By: Ben Richardson | Updated: 2019-03-12 | Comments (5) | Related: > SQL Server 2017
Problem
In 2017, SQL Server introduced support for Python language which opened the door for creating machine learning models using SQL Server. The SQL Server machine learning services along with Python support can be used to create a model that is capable of prediction.
In this tip, we will examine a dataset that contains information about variance, skewness, curtosis, and entropy of 1372 bank currency notes. The bank currency notes have been divided into two categories: fake or real. The task is to create a machine learning model using SQL Server which is trained on the banknote dataset and is able to predict if an unknown bank currency note is real or fake.
Solution
In this article, we will see how to develop a machine learning model that is capable of detecting a fake currency note. To do so, we need to follow the steps below.
Installing SQL Server With Machine Learning Services
Before you can execute Python scripts and perform machine learning tasks on SQL Server, you need to download a SQL Server instance with machine learning services enabled. The article explains the process of installing SQL Server with machine learning services enabled.
Enabling SQL Server Machine Learning Services
To enable the machine learning services, go to SQL Server Management Studio. If you have not already installed SQL Server Management Studio, you can download it from this link.

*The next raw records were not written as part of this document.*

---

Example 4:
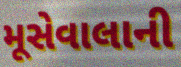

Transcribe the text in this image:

મૂસેવાલાની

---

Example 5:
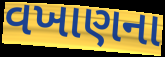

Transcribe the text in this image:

વખાણના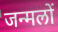
जन्मलों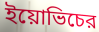
ইয়োভিচের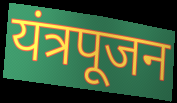
यंत्रपूजन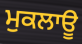
ਮੁਕਲਾਊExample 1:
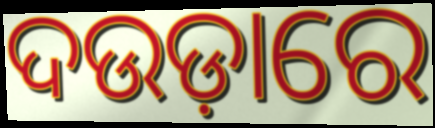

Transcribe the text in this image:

ଦଉଡ଼ାରେ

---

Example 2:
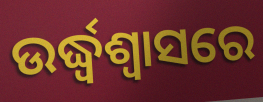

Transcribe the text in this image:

ଉର୍ଦ୍ଧ୍ଵଶ୍ୱାସରେ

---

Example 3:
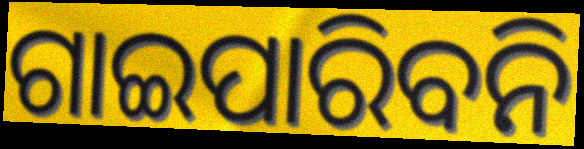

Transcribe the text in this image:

ଗାଇପାରିବନି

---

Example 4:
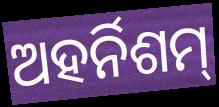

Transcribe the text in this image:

ଅହର୍ନିଶମ୍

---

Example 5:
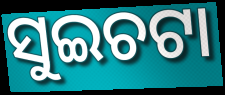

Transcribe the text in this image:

ସୁଇଚଟାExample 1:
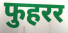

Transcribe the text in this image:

फुहरर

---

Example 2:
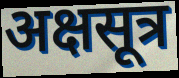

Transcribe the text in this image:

अक्षसूत्र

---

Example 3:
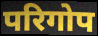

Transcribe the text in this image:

परिगोप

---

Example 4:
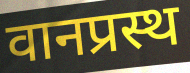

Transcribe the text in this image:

वानप्रस्थ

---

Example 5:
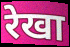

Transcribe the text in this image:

रेखाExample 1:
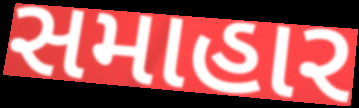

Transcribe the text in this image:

સમાહાર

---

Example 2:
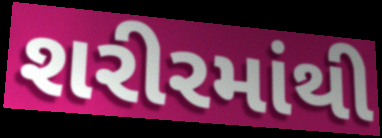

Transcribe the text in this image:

શરીરમાંથી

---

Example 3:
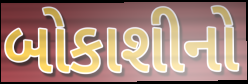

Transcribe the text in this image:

બોકાશીનો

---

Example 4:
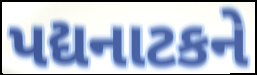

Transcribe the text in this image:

પદ્યનાટકને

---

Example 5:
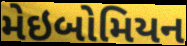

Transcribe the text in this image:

મેઇબોમિયન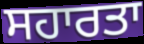
ਸਹਾਰਤਾ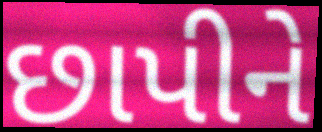
છાપીનેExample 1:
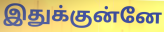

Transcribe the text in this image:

இதுக்குன்னே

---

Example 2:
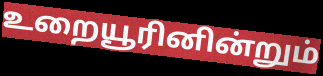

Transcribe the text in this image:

In the SQL Server Management Studio, open a new query window and type the following script:
EXEC sp_configure 'external scripts enabled', 1 RECONFIGURE WITH OVERRIDE
The script above enables execution of any external scripts in SQL Server. If the above script executes successfully, you should see the following message.

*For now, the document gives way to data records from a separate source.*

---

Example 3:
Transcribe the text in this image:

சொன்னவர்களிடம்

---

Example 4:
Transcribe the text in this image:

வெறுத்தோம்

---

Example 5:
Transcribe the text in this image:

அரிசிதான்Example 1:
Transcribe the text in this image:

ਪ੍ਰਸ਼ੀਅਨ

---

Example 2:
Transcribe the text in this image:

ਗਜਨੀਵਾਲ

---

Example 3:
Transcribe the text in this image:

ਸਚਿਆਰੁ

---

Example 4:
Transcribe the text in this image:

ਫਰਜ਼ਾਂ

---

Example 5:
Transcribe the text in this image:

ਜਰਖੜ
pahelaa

Configuration option 'external scripts enabled' changed from 0 to 1. Run the RECONFIGURE statement to install.
Before the Python scripts can be executed, we need to restart the SQL Server. To do so, open the SQL Server Configuration Manager from the windows start menu. From the options on the left, select "SQL Server Services". You will see list of all the SQL Server Instances, running on your system as shown below. Right click the SQL Server instance that you installed along with machine learning services and click "Restart".
Testing Python Scripts
Execute the following script:
EXEC sp_execute_external_script @language = N'Python', @script = N'print("Welcome to Python in SQL Server")' GO
You should see the following in the output
STDOUT message(s) from external script: Welcome to Python in SQL Server
Now you have everything that you need to execute machine learning services in SQL Server 2017.
Getting the Machine Learning Dataset
The dataset for the current problem can be downloaded from the UCI Machine Learning Repository. The dataset is originally in text format and you can download a CSV version from this GitHub Link. This dataset contains data that were extracted from images taken from genuine and forged banknote-like specimens. The dataset includes the following columns: variance, skewness, curtosis, entropy and class.

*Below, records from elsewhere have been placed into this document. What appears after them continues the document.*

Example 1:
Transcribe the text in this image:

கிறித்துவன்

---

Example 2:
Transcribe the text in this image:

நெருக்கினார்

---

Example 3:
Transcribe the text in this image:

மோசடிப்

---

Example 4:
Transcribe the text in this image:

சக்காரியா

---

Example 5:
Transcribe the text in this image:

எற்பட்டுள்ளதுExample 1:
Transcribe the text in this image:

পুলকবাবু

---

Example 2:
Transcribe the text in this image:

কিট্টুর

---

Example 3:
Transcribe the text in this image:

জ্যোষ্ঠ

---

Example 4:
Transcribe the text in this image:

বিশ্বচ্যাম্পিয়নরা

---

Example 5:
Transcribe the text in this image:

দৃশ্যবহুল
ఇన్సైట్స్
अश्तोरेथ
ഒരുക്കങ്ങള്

Next, create database and a table inside your SQL Server 2017 instance by executing the following command.
CREATE DATABASE BANK GO USE BANK GO CREATE TABLE [dbo].[banknote]( [variance] [real] NULL, [skewness] [real] NULL, [curtosis] [real] NULL, [entropy] [real] NULL, [class] [real] NULL ) ON [PRIMARY] GO
Next, import the CSV file that you downloaded into the table named "banknote" in the BANK database.
Once the CSV file has been loaded into the "banknote" table, let’s execute a simple SELECT statement to see how the dataset looks:
SELECT * FROM banknote
Screenshot of the output looks like the image below. Our task is to predict the class of the currency note, depending upon the variance, skewness, curtosis, and entropy of the banknote.
Dividing Data into Training and Test Set for Machine Learning
A machine learning algorithm is trained on one portion of data, called a training set and is evaluated on another portion of data called the test set. We will train and test our algorithm on 90% training data and 10% test data. To divide the data into training and test sets, execute the following script:
SELECT TOP 10 PERCENT * INTO banknote_test FROM banknote SELECT * INTO banknote_train FROM banknote EXCEPT SELECT TOP 10 PERCENT * FROM banknote
In the script above, we split our "banknote" table into two tables: "banknote_test" which contains 10% of the data and "banknote_train" which contains 90% of the data.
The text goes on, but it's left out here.